# START OF DATASET ENTRIES

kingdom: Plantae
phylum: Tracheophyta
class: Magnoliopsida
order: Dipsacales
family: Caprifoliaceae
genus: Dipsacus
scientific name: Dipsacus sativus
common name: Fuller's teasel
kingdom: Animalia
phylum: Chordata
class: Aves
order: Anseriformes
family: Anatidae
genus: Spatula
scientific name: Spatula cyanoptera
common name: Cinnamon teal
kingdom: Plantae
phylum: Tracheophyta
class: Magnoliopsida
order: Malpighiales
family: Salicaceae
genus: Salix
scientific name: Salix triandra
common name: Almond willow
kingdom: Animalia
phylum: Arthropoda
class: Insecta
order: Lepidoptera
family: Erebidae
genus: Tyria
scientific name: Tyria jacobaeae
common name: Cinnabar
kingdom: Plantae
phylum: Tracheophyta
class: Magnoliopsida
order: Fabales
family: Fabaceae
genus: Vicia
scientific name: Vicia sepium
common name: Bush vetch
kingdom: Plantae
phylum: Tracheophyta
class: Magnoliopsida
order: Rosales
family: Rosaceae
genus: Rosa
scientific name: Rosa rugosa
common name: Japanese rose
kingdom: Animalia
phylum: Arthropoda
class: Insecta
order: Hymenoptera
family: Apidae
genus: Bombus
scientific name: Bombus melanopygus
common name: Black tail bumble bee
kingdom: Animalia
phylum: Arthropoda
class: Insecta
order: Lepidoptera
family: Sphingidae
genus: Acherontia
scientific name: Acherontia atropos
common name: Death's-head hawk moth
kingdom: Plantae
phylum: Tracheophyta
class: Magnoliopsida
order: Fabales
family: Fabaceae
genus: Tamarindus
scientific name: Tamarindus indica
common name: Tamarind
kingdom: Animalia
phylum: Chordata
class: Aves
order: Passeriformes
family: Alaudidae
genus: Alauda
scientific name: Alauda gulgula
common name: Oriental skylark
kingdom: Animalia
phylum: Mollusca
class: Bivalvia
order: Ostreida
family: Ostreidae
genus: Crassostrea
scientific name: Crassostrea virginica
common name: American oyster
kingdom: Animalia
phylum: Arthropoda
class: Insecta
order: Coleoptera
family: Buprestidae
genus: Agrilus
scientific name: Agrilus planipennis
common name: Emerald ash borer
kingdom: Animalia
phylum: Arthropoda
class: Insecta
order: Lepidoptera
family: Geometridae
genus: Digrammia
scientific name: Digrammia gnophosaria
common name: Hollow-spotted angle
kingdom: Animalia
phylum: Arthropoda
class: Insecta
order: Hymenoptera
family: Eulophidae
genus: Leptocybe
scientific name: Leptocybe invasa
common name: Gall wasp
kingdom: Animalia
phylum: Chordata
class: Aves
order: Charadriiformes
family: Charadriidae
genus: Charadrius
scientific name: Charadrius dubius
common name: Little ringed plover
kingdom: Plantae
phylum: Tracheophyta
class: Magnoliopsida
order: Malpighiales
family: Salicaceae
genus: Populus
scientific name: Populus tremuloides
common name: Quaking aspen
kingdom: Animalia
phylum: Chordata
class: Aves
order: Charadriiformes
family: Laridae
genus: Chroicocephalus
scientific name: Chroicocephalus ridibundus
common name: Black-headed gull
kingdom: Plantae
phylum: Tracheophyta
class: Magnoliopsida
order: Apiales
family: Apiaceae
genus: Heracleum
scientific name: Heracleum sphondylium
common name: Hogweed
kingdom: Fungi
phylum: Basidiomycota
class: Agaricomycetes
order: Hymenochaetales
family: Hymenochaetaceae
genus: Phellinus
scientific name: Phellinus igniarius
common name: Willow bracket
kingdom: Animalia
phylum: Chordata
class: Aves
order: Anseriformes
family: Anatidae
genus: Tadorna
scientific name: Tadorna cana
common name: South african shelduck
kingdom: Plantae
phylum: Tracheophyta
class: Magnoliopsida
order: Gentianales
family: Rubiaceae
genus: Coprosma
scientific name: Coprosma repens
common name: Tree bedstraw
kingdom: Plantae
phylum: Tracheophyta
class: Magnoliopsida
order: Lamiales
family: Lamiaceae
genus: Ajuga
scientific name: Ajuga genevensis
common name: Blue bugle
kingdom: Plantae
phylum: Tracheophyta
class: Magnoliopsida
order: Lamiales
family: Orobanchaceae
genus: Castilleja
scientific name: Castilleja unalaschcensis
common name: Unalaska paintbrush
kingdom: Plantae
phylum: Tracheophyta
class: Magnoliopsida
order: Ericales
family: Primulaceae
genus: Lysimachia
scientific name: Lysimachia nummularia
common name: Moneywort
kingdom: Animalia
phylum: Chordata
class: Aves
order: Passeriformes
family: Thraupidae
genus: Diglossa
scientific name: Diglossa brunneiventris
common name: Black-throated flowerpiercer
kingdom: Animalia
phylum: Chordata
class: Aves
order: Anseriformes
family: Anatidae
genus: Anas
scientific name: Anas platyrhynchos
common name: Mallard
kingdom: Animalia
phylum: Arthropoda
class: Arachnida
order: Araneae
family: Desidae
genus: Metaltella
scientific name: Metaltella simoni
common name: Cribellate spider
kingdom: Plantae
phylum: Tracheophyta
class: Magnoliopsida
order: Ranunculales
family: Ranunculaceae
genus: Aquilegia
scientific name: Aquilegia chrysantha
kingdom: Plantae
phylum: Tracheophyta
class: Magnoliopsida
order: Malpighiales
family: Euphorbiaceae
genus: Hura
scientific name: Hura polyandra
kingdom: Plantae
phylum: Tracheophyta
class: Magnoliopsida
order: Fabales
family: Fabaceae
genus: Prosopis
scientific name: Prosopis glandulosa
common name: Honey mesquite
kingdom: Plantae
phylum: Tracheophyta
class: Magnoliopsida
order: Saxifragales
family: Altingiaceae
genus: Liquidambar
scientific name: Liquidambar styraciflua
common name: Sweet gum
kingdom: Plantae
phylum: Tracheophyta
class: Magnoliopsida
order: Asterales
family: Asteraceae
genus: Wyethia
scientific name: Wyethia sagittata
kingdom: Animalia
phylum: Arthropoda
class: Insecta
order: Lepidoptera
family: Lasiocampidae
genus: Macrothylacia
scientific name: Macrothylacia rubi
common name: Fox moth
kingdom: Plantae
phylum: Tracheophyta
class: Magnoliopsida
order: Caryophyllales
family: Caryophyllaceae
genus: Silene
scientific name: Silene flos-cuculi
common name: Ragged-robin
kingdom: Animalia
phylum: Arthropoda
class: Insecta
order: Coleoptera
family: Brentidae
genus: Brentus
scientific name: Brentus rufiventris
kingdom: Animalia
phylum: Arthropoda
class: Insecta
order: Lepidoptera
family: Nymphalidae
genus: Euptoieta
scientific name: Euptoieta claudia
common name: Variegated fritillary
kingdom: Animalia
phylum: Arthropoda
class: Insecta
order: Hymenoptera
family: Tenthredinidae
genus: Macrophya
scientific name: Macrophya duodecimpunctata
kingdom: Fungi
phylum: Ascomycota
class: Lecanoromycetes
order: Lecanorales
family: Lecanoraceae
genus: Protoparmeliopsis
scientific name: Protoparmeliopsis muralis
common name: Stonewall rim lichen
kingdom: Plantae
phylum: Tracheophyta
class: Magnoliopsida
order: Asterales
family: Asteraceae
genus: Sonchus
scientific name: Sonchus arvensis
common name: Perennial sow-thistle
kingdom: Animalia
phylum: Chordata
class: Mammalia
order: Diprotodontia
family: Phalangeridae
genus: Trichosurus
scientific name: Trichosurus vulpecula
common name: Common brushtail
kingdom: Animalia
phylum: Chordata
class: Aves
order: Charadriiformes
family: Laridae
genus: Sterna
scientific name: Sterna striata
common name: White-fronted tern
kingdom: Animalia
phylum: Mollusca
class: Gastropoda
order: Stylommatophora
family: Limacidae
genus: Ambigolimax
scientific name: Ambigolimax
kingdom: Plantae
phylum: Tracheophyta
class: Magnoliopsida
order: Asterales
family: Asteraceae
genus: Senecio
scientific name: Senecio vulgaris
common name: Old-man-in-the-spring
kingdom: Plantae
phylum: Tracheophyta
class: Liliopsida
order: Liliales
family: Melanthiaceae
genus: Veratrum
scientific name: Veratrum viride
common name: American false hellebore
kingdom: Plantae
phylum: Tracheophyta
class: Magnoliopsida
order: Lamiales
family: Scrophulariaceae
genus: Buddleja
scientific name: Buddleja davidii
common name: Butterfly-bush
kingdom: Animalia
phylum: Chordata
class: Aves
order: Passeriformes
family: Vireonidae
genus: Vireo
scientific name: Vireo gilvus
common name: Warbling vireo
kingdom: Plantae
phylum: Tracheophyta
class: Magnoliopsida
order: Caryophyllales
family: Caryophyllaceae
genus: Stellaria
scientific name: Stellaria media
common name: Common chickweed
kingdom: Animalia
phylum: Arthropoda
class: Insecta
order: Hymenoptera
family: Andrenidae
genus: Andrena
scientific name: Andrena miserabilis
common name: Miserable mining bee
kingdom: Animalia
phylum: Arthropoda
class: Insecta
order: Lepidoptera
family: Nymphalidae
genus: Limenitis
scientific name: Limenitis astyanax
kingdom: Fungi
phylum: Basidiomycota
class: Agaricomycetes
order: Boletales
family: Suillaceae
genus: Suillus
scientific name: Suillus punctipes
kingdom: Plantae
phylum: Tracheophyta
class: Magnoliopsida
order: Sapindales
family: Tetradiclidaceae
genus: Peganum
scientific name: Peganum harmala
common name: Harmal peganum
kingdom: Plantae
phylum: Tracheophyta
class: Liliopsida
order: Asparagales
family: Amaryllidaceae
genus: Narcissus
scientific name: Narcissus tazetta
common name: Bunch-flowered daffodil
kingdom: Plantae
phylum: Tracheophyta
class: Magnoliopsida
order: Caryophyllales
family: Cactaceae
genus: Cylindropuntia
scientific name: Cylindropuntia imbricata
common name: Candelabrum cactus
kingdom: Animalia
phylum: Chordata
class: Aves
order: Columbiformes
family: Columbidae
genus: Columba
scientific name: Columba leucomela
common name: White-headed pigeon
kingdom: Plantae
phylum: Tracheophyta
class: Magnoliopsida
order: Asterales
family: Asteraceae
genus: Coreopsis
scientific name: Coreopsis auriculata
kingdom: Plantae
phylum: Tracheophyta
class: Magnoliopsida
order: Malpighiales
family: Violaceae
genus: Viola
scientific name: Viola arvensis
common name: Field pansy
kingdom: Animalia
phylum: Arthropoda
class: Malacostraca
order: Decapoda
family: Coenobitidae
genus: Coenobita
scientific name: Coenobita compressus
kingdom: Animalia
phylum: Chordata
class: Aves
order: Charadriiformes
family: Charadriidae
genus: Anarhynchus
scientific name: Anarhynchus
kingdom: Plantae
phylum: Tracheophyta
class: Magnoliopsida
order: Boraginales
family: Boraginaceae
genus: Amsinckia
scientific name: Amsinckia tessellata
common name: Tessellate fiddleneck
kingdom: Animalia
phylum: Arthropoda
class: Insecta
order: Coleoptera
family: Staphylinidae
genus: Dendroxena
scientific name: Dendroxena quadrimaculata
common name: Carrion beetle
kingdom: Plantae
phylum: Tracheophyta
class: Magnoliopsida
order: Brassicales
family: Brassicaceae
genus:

# END OF DATASET ENTRIES

=== BRIEF ===
Reproduce the lines from the first one up to and including the line with "genus: Spatula", replacing "phylum" with "division" and leaving everything else unchanged.

=== THE REPLY ===
kingdom: Plantae
division: Tracheophyta
class: Magnoliopsida
order: Dipsacales
family: Caprifoliaceae
genus: Dipsacus
scientific name: Dipsacus sativus
common name: Fuller's teasel
kingdom: Animalia
division: Chordata
class: Aves
order: Anseriformes
family: Anatidae
genus: Spatula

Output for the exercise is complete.